◆ **EXERCISE DETAILS**: Lines from the one containing "Siapkan Pengajuan ke Kemendagri" to the end of the entries below must be reproduced exactly, with both end lines kept and no other line added.
══ DATASET RECORDS ══
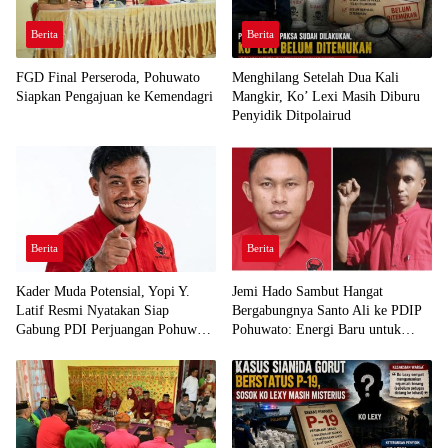
Berita
Berita
FGD Final Perseroda, Pohuwato
Menghilang Setelah Dua Kali
Siapkan Pengajuan ke Kemendagri
Mangkir, Ko’ Lexi Masih Diburu
Penyidik Ditpolairud
Berita
Berita
Kader Muda Potensial, Yopi Y.
Jemi Hado Sambut Hangat
Latif Resmi Nyatakan Siap
Bergabungnya Santo Ali ke PDIP
Gabung PDI Perjuangan Pohuwato
Pohuwato: Energi Baru untuk
Demi Kawal Aspirasi Bumi Panua
Perjuangan Rakyat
═══
◆ **YOUR SOLUTION**:
Siapkan Pengajuan ke Kemendagri
Mangkir, Ko’ Lexi Masih Diburu
Penyidik Ditpolairud
Berita
Berita
Kader Muda Potensial, Yopi Y.
Jemi Hado Sambut Hangat
Latif Resmi Nyatakan Siap
Bergabungnya Santo Ali ke PDIP
Gabung PDI Perjuangan Pohuwato
Pohuwato: Energi Baru untuk
Demi Kawal Aspirasi Bumi Panua
Perjuangan Rakyat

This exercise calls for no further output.